Le film baigne dans une atmosphère étrange, subtile et assez prenante, servie par la beauté des deux héroïnes, Laura et Berry, et par l'excellence de leur jeu. Il satisfera les amateurs de non-dits, d'ellipse, de questions restées sans réponse. Je ne connais pas Petzold, le réalisateur, mais je pense que c'est un peu dans sa méthode : laisser des choses inexpliquées, faire surgir des séquences mystérieuses dont on ne saisit pas toujours la signification. Mais il me semble qu'il y a dans ce procédé des faiblesses : la jeune Laura est décidément bien peu curieuse et ne cherche pas à savoir ce qui s'est passé dans cette famille, et sa réaction, lorsqu'elle apprend une vérité qui, pourtant, devrait lui sauter aux yeux, est assez inexplicable. Mais les deux séquences finales, fort brèves, sont extrêmement réussies et nous ouvrent sur un tas de possibilités. Finalement, c'est un film dans lequel le spectateur doit aussi se faire sa propre histoire.
Il règne du début à la fin de ce film un climat de mystère, les non dits créent une ambiance étrange, comme une tension qui n’est jamais vraiment levée. J’ai un souvenir merveilleux de Barbara, un bon souvenir du ciel rouge… je ne sais pas quel souvenir je conserverai de celui-ci.
Un film très calme, sur un secret qui va être révélé lors de l’accident d’une jeune femme, et qui lui vaut d’être hébergée par une famille ordinaire ???? C’est aussi cela le drame, les familles ordinaires ont de lourds secrets….C’est très calme, quatre personnages en huit clos, une jolie lumière, de la bicyclette, des allers retours, du piano, cela fait penser à du cinéma français, pas de relief, légèrement psychologique. Pas un film pour jeunes ??? à vous de voir ???? twist subtil quand même….

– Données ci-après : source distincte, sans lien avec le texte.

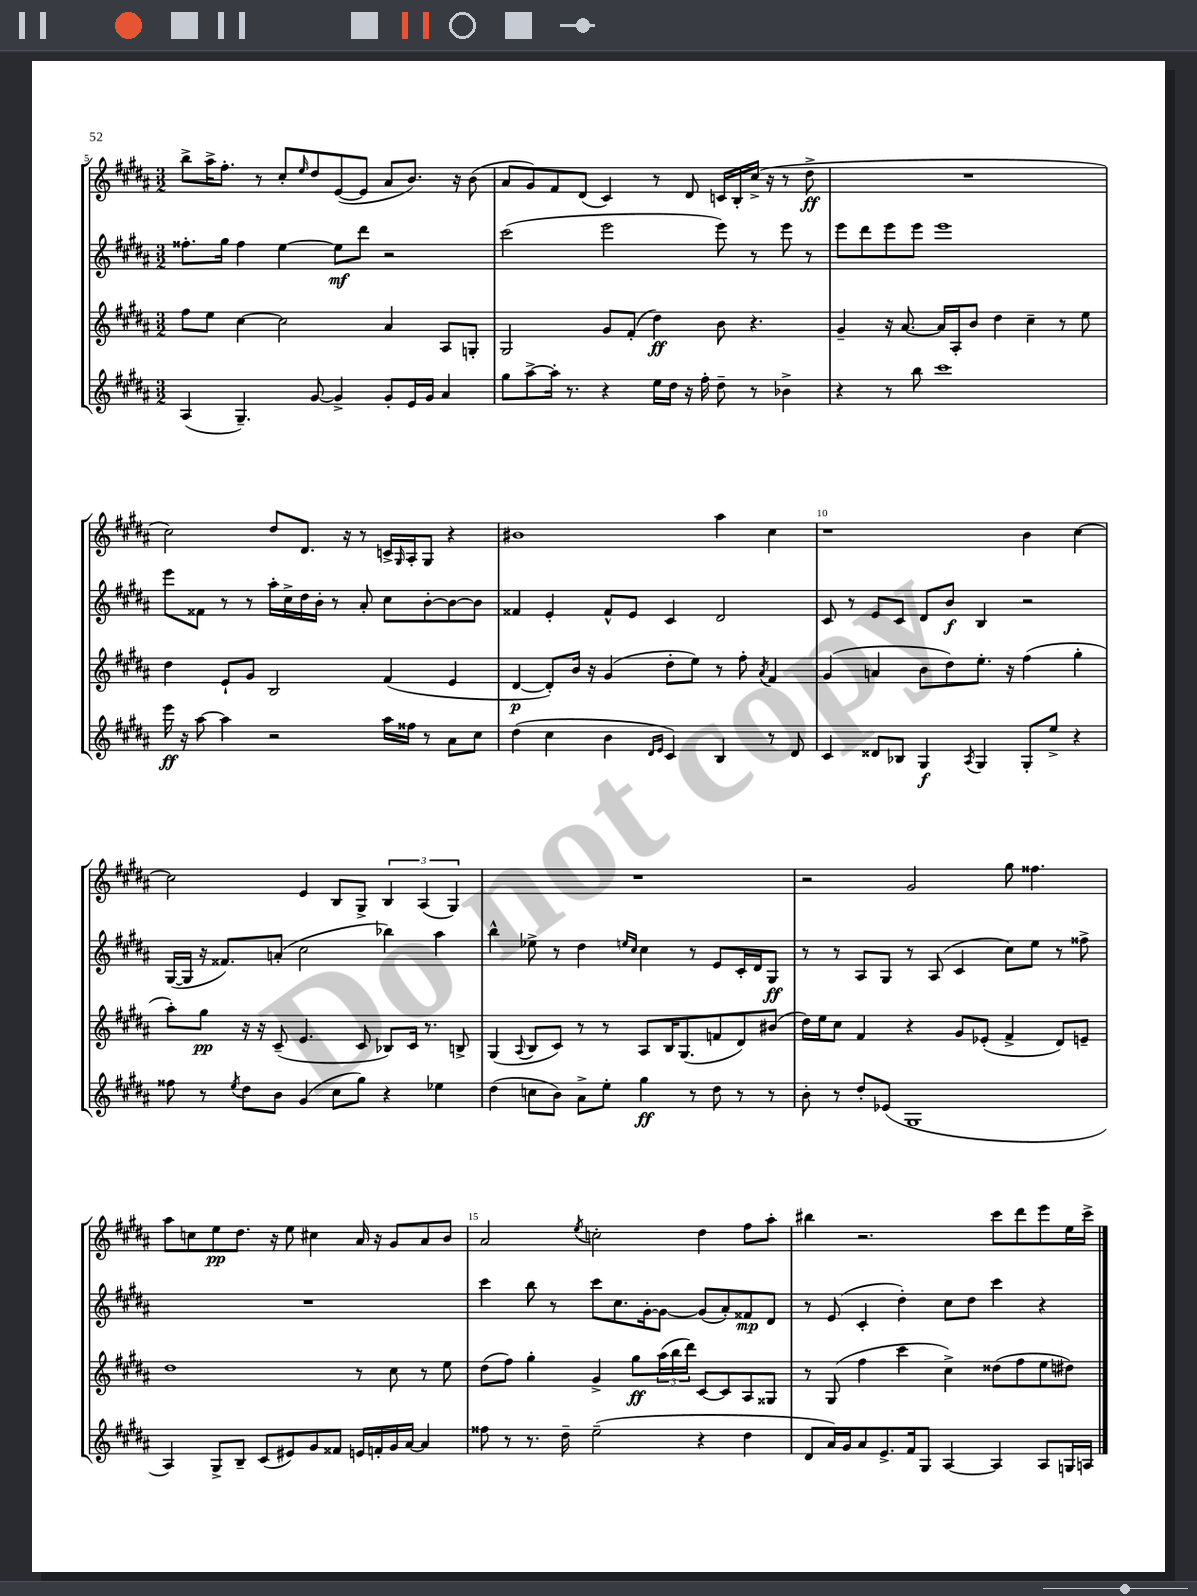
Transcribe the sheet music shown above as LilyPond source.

<<
\new StaffGroup <<
\new Staff = "s0" {
    \clef treble \key b \major \numericTimeSignature \time 3/2
    b''8-> ais''16-> fis''8.-. r8 cis''8-. \grace { e''16 } dis''8 e'8~( e'8 ais'8 b'8.) r16 b'8( |
    ais'8 gis'8) fis'8 dis'8( cis'4) r8 dis'8 c'16 b16-. cis''16->( r16 r8 dis''8->\ff |
    R1. |
    cis''2) dis''8 dis'8. r16 r8 c'16-> \grace { gis16 } ais16-. gis8 r4 |
    bis'1 ais''4 cis''4 |
    r1 b'4 cis''4~ |
    cis''2 e'4 b8 gis8-> \tuplet 3/2 { b4 ais4( gis4) } |
    R1. |
    r2 gis'2 gis''8 fisis''4. |
    ais''8 c''8 e''8\pp dis''8. r16 e''8 cis''4 ais'16 r16 gis'8 ais'8 b'8 |
    ais'2 \acciaccatura { e''8 } c''2-. dis''4 fis''8 ais''8-. |
    bis''4 r2. cis'''8 dis'''8 e'''8 e''16 cis'''16-> \bar "|." |
}
\new Staff = "s1" {
    \clef treble \key b \major \numericTimeSignature \time 3/2
    fisis''8.-. gis''16 fisis''4 e''4~ e''8\mf dis'''8 r2 |
    cis'''2( e'''2 e'''8) r8 e'''8 r8 |
    e'''8 dis'''8 e'''8 e'''8 e'''1 |
    e'''8 fisis'8 r8 r8 ais''16-. cis''16-> dis''16 b'16-. r8 ais'8-. cis''8 b'8~-. b'8~ b'8 |
    fisis'4 e'4-. fisis'8-^ e'8 cis'4 dis'2 |
    cis'8 r8 e'8 cis'8 dis'8 b'8\f b4 r2 |
    gis16~( gis16 r16 fisis'8.) a'8-.( cis''2 bes''4) ais''4 |
    b''4-^ ees''8-> r8 dis''4 \grace { e''16 cis''16 } cis''4 r8 e'8 cis'16-. dis'16 gis8\ff |
    r8 r8 ais8 gis8 r8 ais8( cis'4 cis''8) e''8 r8 fisis''8-> |
    R1. |
    cis'''4 b''8 r8 cis'''8 cis''8. gis'16~-. gis'8~ gis'8( ais'8-.) fisis'8\mp dis'8 |
    r8 e'8( cis'4-. dis''4-.) cis''8 dis''8 cis'''4 r4 \bar "|." |
}
\new Staff = "s2" {
    \clef treble \key b \major \numericTimeSignature \time 3/2
    fis''8 e''8 cis''4~ cis''2 ais'4 ais8 g8-. |
    gis2 gis'8 fis'8-.( dis''4\ff) b'8 r4. |
    gis'4-- r16 ais'8.~ ais'16 ais16-. b'8 dis''4 cis''4-- r8 e''8 |
    dis''4 e'8-! gis'8 b2 fis'4( e'4 |
    dis'4~\p dis'8-.) b'16 r16 gis'4( dis''8-. e''8) r8 fis''8-. \acciaccatura { ais'8 } fis'4 |
    gis'4( a'4 b'8 dis''8) e''8.-. r16 fis''4( gis''4-. |
    ais''8-.) gis''8\pp r16 r16 cis'8--( e'4. cis'8 bes8) cis'16 r8. b8-> |
    gis4( \appoggiatura { ais8 } b8 cis'8) r8 r8 ais8 b16 gis8.( f'8 dis'8) bis'8( |
    dis''16) e''16 cis''8 fis'4 r4 gis'8 ees'8-.( fis'4-> dis'8) e'8-- |
    dis''1 r8 cis''8 r8 e''8 |
    dis''8( fis''8) gis''4-. gis'4-> gis''8\ff \tuplet 3/2 { ais''16( b''16 dis'''16) } cis'8~ cis'8 ais8 gisis8 |
    r8 gis8( fis''4 cis'''4 cis''4->) disis''8( fis''8 e''8 dis''8) \bar "|." |
}
\new Staff = "s3" {
    \clef treble \key b \major \numericTimeSignature \time 3/2
    ais4( gis4.--) gis'8~ gis'4-> gis'8-. e'16 gis'16 ais'4 |
    gis''8 ais''8~-> ais''16-. r8. r4 e''16 dis''16 r16 fis''16-. dis''8-- r8 bes'4-> |
    r4 r8 b''8 cis'''1 |
    e'''16\ff r16 ais''8~ ais''4 r2 ais''16 fisis''16 r8 ais'8 cis''8 |
    dis''4( cis''4 b'4 \grace { dis'16 e'16 } cis'4) b4 r8 dis'8 |
    cis'4 disis'8 bes8 gis4\f \acciaccatura { ais8 } gis4 gis8-. e''8-> r4 |
    fisis''8 r8 \acciaccatura { e''8 } dis''8 b'8 gis'4( cis''8 gis''8) r4 ees''4 |
    dis''4( c''8 b'8) ais'8-> e''8-. gis''4\ff r8 dis''8 r8 r8 |
    b'8-. r8 dis''8-. ees'8( gis1 |
    ais4) gis8-> b8-- cis'8( eis'8) gis'8 fisis'8 e'16 f'16-. gis'16 ais'16~ ais'4 |
    fisis''8 r8 r8. dis''16-- e''2--( r4 dis''4 |
    dis'8 ais'16) gis'16 ais'8 e'8.-> fis'16 gis8 ais4~ ais4 ais8 g16 a16 \bar "|." |
}
>>
>>
\layout { \context { \Score currentBarNumber = #5 \override BarNumber.break-visibility = ##(#f #t #t) barNumberVisibility = #(every-nth-bar-number-visible 5) } }
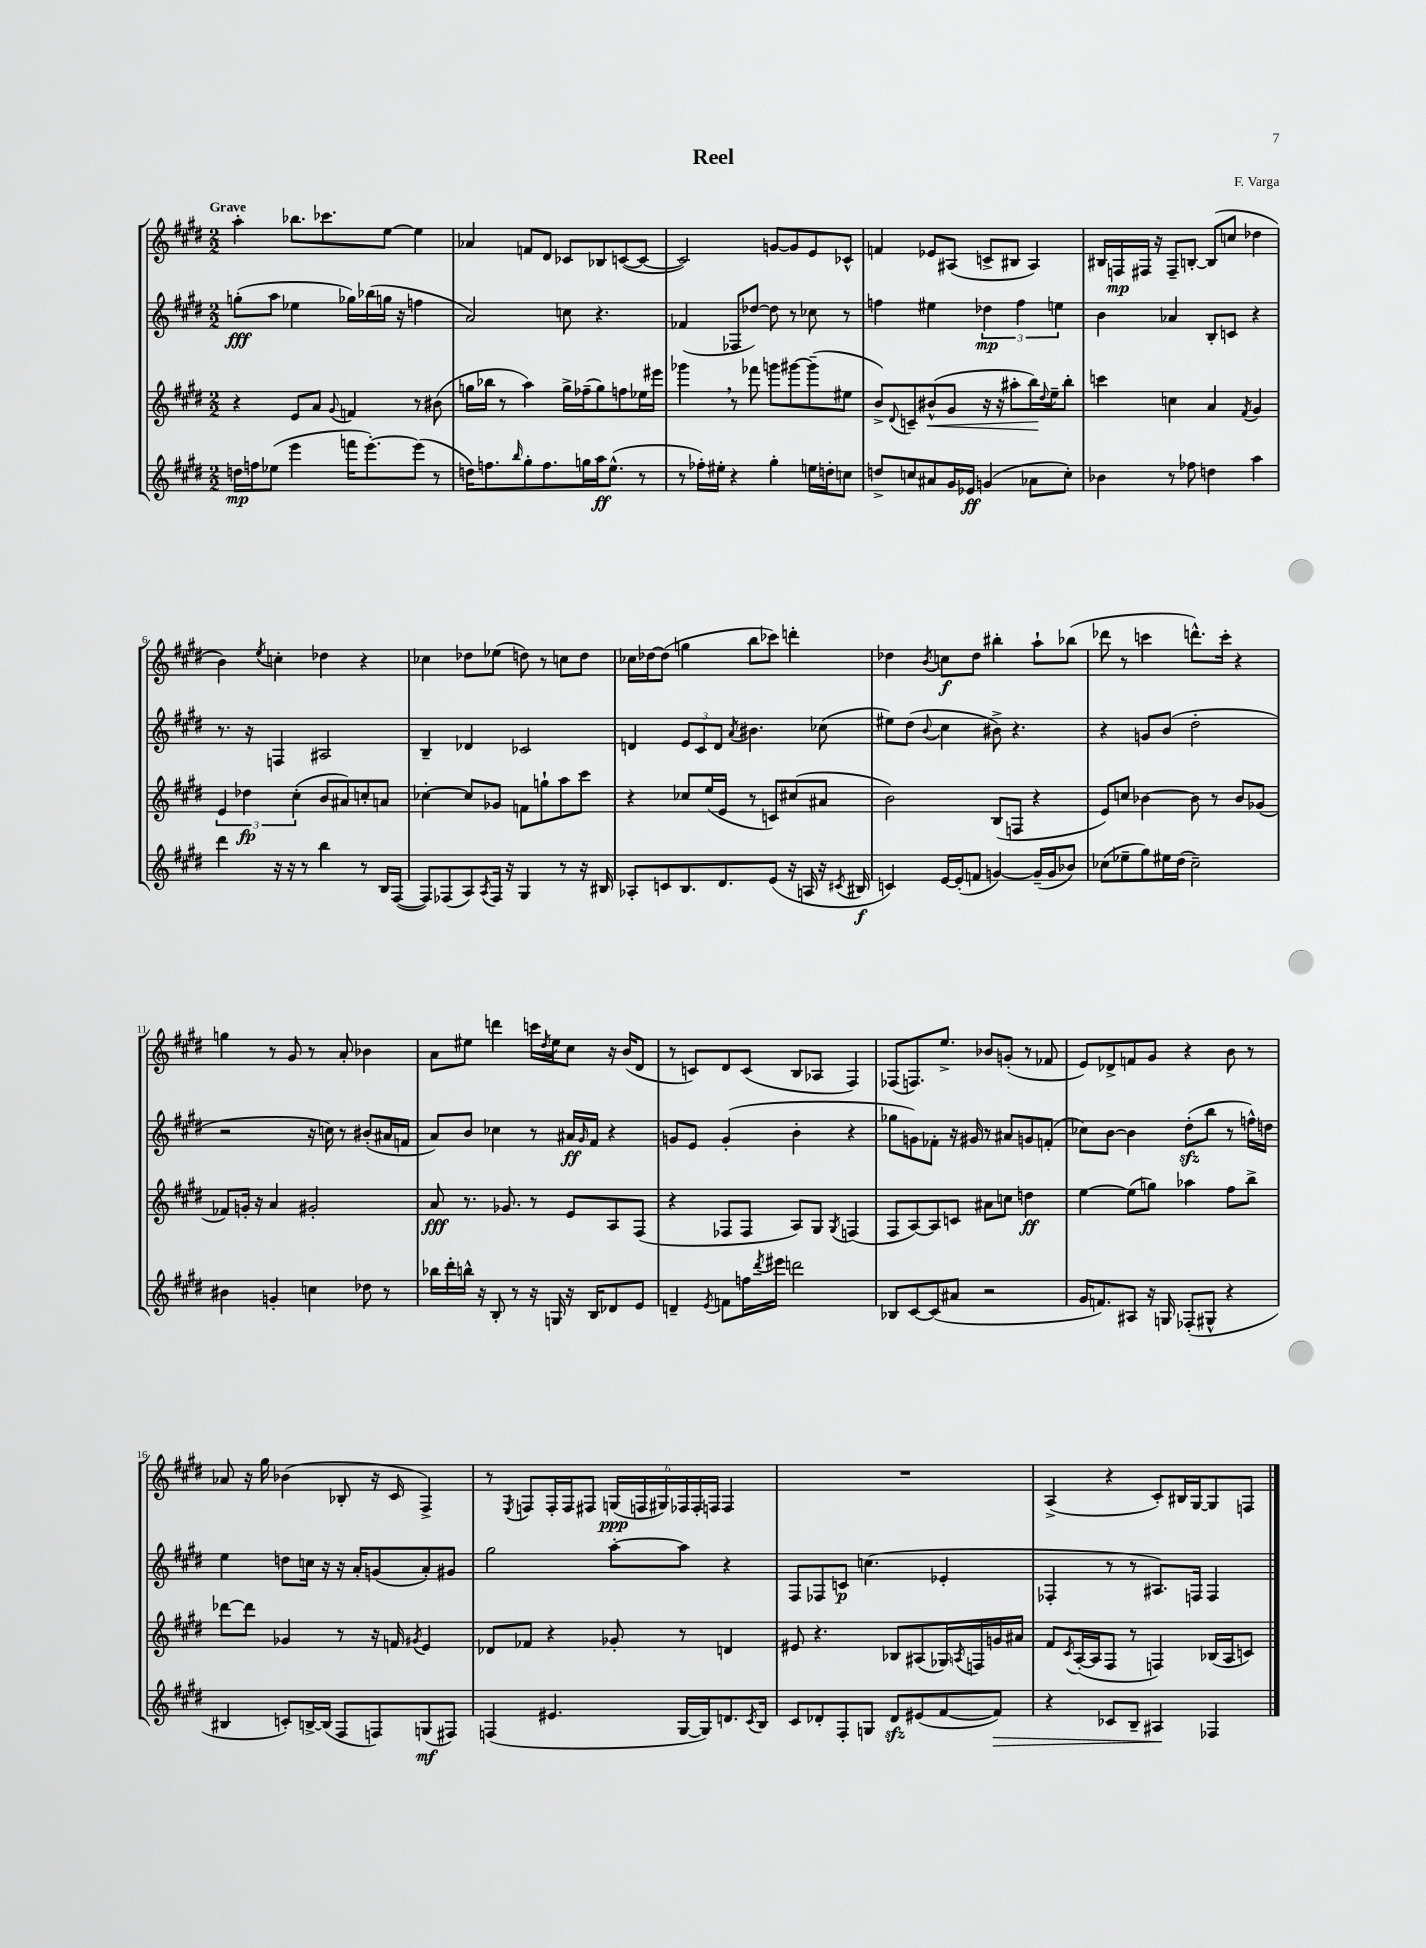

Une histoire simple, tellement simple que le réalisateur se donne à peine la peine de la raconter, et dont on devine un peu à l’avance le déroulement, voire le dénouement
Christian Petzold a fait mieux par le passé : "Miroirs N° 3": un scénario mince, une impression de déjà-vu, des rebondissements qui n'en sont pas car prévisibles et prévus, une mise en scène sobre mais surtout plate, de bonnes intentions certes mais un résultat qui provoque l'ennui.
Magistral. Du grand cinéma porté par des actrices exceptionnelles Paula Beer et Barbara Auer. Peu de dialogues. Tout passe par les regards. Montage virtuose .
Nouveau film de Christian Pretzold qui nous avait offert le superbe "ciel rouge" en 2023, on y retrouve son interprète féminine fétiche, Paula Beer, dans un rôle tout en délicatesse. Elle est entouré d'acteurs issus pour la plupart du théâtre allemand, ce qui apporte une rigueur de jeu à une histoire qui tient à un fil.
Une jeune fille est recueillie suite à un accident par une femme témoin de celui ci et va - sans trop s'en apercevoir - prendre la place d'une autre au sein d'une cellule familiale disloquée par un évènement que le film nous révèle dans sa dernière partie.
Film tout en nuance et en non dit et dont la fin peut désarçonner mais m'a paru respecter l'esprit des oeuvres du réalisateur.